Given the number of free parameters in that cost function, the model is able to provide an almost perfect account of the data. This is an example of the second approach.

Conclusion

Other applications of rate-distortion theory (to the capacity of visual short-term memory and to stimulus generalization) can be found in Sims (2016, 2018), but the two examples above should allow the reader to gain an understanding of what it can achieve when applied to psychological experiments. Overall, rate-distortion theory is very similar in nature to signal detection theory: Both are frameworks proposing a new set of concepts along with tools to evaluate the value they take when numbers can be assigned to them. A term is needed to differentiate this kind of theory from empirical theories aimed at being tested: the term “metaphysics,” without any pejorative connotation, seems appropriate.
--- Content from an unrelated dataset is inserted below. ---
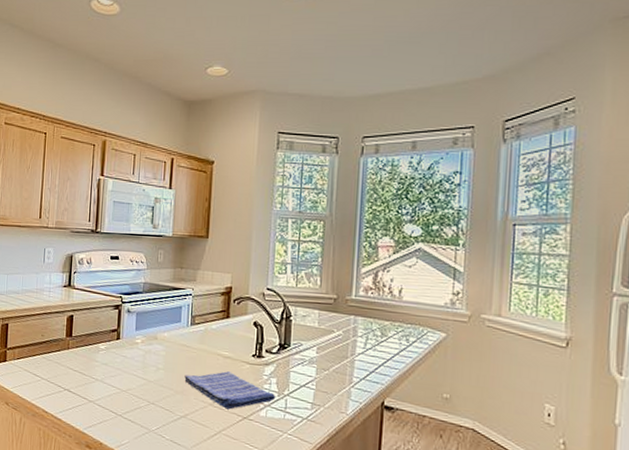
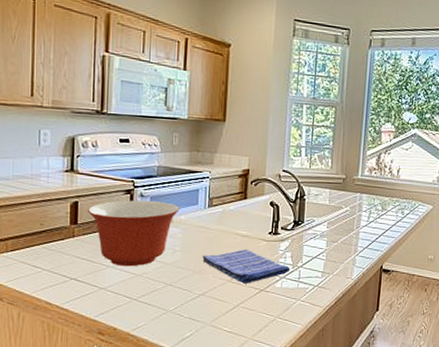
mixing bowl: none [81,315,163,382] -> present [88,200,180,267]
Because a metaphysical theory provides concepts to frame experimental theories, it cannot be refuted or confirmed by them. The critical issue is whether its application to a specific problem makes sense. This is the goal of a conceptual analysis (Machado, Lourenço, & Silva, 2000), a stage most often skipped in psychology. Concerning Sims’ application of rate-distortion theory, the following remarks can be made.

  1. (a)

    Applying information theory to a problem implies the identification of a source emitting the signal x, a channel providing the output y, and an observer using y to infer the value of x. It is only by virtue of the observer that the channel output can be considered as carrying information about the source and that the channel can be said to be “processing information.” For instance, a climate scientist might use the size of the growth rings of trees in northern France to estimate the amount of rainfall in this area in the year 1889. The climate scientist is the one who could be genuinely said to be processing information. Saying that the trees process information about rainfall is just a way of saying that the size of the growth rings can be used by an observer to infer something about the amount of rainfall. In his applications of rate-distortion theory to perception, Sims most often assumes that the source is the environment providing an objective stimulus x to the participant while the channel is the perceptual system generating a subjective stimulus y in response. But who is the observer?

  2. (b)

    The distinction between an external objective stimulus x and its internal subjective perception y is a quite common (though maybe misguided) assumption of many approaches to perception. It does not make sense in that context to assume that the subject can compare the objective stimulus to his subjective perception of it as he has no access to the former. Yet this is exactly the assumption made by Eq. (2) and its variants, which appear in Sims (2018).